This also makes a lot of things really easy. Want to join against your products table to see what product categories are most popular for certain customer segments? It’s a single query or Tableau drag-and-drop away. You don’t know what you’ll need to access fast to answer business questions, so use a system designed for flexibility until you can’t.

Dumping out to a text file quickly and have some aysnronous queue insert that into your database Is one solution but you have to watch uniqifiers, reconciliation and handling failed inserts so you can fix and reinject any failed records.

Can you elaborate on the log then load advice? Specifically the problems it solves or issues it prevents?

If you mess up the database you can just reread the log files. It also helps manage backpressure during activity spikes where your db can't keep up.

I was working for a startup implementing analytics tools. In my opinion, our setup was over-engineered, but I wasn't there at the beginning, so I might be wrong. Also, requirements changed a couple of times, so this could also explain why something that looked necessary for scaling and speed, ended up being this over-engineered mess. This is how it worked: After javascript tracker fired, we got log files, passed them through Kafka, then parsed the log files and performed calculations through Storm (Java). For storage, we used Cassandra. The system also had other parts, but I don't remember why they were there, tbh.

My thought process for solving your problem would be the following. First, you need to understand what's good for you and for your company might not be the same. You want the challenge, you want to implement something that could scale and you want to use exotic tools for achieving this. It's interesting and looks good in your CV. Your company might just want the results. You need to decide which is more important.

If we prioritize your companies needs over keeping you entertained, I'd follow this thought process:

Can't you just use Google Analytics? You can also connect it to BigQuery and do lots of customizations. Maybe time would be better spent learning GA. It's powerful, but most of us cannot use it well.

Second question: if for some reason, you don't want to use Google Analytics, can you use another, possibly open-source and/or self-hosted analytics solution? Only because you can design it from scratch, it doesn't mean you should.

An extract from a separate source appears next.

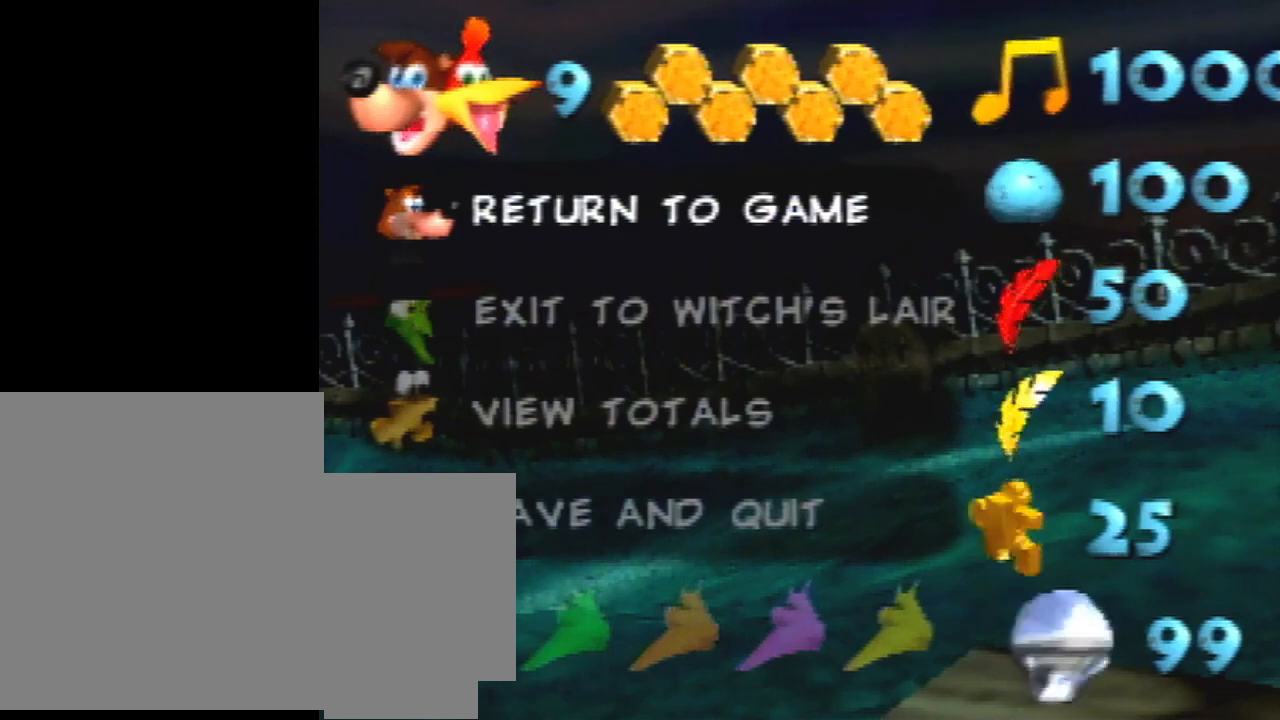
{"buttons": [], "left_stick": "center", "events": []}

Third: Alright, you want to implement something from scratch. For this scale, you can probably just log and store events in an SQL database, write the queries, and display it in a dashboard.

Then, if you really want to go further, there are many tools that are designed to scale well and perform analytics, "big data". By looking for talks about these tools, you will get a better understanding of how things work. There are various open-source projects you should read more about: Cassandra, Scylla, Spark, Storm, Flink, Hadoop, Kafka, Hadoop, Parquet, just to name a few.

The analytics are not just limited to web clients. There would be API clients too. The deployment will be in a private enteprise vpn and so talking to external services may not be an option.

I am aware of these tools like cassandra/flink/spark/kafka etc. But I am more curios about the best tools and architectural patterns that work well with each other.

>>I'm more curios about the best tools and architectural patterns that work well with each other.

Well you can go with:

Fancy: Hdfs(distributed file system) as storage - oozie as workflow scheduler for your load(python/hive/scala/spark) - Tableau for visualization (your business ussers will love it.

Mid range: SQL Server as storage - Informatica for your workload - power BI /SSRS for visuals

Open/low budget: PostgreSQL / Cassandra for storage - make your own scheduler/ there is a post for ETL open score yesterday that might help - for visuals you can make it from scratch but hire a good designer!

This is based on my experience on industries like Gambling, Banking and Telecom

Tableau has a terrible UI and looks like it hasn't been updated since 1995. Go for Looker instead.

Absolutely what? It's the best in the industry. In that case, could you suggest a better tool, and also maybe separately which tool that looks better?

There has to be something somewhat out of the box for this, no? It seems insane to have to build this for any given project.

I'd imagine you could use Segment (or source(s) that plugs into it) to accomplish much of this.

I worked in a 15m/year revenue product for 3 years. Our Analytic system was screw by cookie messages and now GDPR. Marketeers wanted to serve Analytics through Google Tag Manager, which helped customers to block our analytics launcher, meaning 0 data for most of the visits.

Relying solely on client-side logs gets less and less reliable each year.

We never relied only on client side.

That's not my experience using GA VIA GTM for a Major brand

We got blocked by a majority of users using uBlock, AdBlock, etc.

My go-to v0 solution is JSON (simple, with no nested objects or lists) written to s3 (partitioned by date, see Hive date partitioning) and AWS Athena (serverless Presto) to do SQL queries on those JSONs. You can build the system in less than an hour, you don't have to manage any VMs and it's relatively easy to extend to a more serious solution (e.g. if you need major scale or Spark-like analytic jobs).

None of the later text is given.